The goal of this course will be to understand on a deep level the
structure of groups using concepts like (normal) subgroups, group
quotients, and conjugacy classes. Towards the end of the
semester, we will unify the concepts from the Fall term by finding a
deep and surprising relationship between field extensions and groups
via Galois Theory.
Learning
Outcomes:
The successful student will be able to:
- identify when a set and an operation forms a group
- understand well the group and subgroup structure
of various classical groups: Z_n, D_n, S_n, A_n
- understand how to form new groups from old groups
(e.g., direct products, the center of a group)
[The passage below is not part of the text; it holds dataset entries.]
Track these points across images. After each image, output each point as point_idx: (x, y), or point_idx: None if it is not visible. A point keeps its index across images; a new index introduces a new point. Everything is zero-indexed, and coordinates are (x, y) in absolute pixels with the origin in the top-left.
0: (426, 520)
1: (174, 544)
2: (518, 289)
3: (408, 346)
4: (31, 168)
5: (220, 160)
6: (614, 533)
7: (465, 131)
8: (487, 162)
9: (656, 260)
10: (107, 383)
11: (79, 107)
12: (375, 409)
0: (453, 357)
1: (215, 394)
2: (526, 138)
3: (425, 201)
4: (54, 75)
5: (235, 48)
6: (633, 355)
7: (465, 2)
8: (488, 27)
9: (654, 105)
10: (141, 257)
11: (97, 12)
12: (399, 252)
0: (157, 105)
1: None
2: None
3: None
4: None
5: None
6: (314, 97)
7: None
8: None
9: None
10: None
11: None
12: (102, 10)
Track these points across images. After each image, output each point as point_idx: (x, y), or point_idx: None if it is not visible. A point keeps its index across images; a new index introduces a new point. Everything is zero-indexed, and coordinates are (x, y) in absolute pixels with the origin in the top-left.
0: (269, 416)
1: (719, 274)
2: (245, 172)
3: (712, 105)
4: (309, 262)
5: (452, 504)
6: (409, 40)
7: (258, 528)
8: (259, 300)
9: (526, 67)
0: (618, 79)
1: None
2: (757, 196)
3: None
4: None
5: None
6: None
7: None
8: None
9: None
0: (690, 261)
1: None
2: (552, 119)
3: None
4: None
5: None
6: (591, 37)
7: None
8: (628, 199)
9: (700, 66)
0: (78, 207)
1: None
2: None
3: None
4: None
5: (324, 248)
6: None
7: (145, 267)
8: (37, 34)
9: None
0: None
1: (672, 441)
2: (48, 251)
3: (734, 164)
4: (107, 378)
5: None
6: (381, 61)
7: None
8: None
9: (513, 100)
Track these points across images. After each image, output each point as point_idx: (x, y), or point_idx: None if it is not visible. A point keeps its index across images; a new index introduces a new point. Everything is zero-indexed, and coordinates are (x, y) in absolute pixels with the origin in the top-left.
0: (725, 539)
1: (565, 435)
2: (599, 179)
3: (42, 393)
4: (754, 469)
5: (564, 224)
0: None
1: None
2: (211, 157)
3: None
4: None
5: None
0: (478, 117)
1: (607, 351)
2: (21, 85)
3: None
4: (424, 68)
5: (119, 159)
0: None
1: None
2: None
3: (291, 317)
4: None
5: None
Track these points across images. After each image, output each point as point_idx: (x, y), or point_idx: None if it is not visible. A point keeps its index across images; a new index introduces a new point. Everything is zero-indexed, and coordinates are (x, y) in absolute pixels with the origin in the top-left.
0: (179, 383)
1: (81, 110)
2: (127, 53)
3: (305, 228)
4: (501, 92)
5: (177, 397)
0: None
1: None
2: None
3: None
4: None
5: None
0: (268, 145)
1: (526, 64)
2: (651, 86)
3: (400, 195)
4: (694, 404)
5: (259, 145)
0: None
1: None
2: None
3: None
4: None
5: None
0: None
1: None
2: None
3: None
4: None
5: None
- take the quotient of a group G by a normal
subgroup N and understand the relationship between G and G/N
- decide when a function between groups is a
homomorphism
- use the properties of group homomorphisms to prove
properties of the domain and co-domain groups
- decide when a set is a vector space over a field
- understand properties of field extensions over
different fields
- understand how one can use polynomials in F[x] to
find field extensions over F
- compute the Galois Group of a field extension
- use Galois Theory to understand when a polynomial
has roots that are "solvable by radicals" Homework:
This
course will have frequent homework assignments. You are not only
allowed - but encouraged -
to work in small groups for these
assignments. However, each student must turn in homework written
in
his/her own words and must understand all the content of the HW.
Failure to do so may be
interpreted as cheating.
All homework is required to be typeset in LaTeX.
Homework must be printed out prior to class and turned in at the
beginning of lecture on the due date. LaTeX:
The
use of AMS LaTeX is not only encouraged but will be
required. LaTeX is the
universally accepted scientific typesetting program that allows
mathematicians to write well-formatted mathematical papers. This
open-source compiler and associated interfaces can be found as
freeware. Please see the below links for how to download the
appropriate software.
The final
grade will be based largely on homework, midterms, and final.
Furthermore, class participation (e.g., asking questions
in
class, going to the Math Lab, going to
office hours, asking Bob email
questions, consistent attendeance in class, etc) will also be used in
this computation. The class participation grade is computed at
the discretion of the instructor.
Your
grade will be computed using the following weights:
50% - Homework
40% - Midterms & Final 10% -
Participation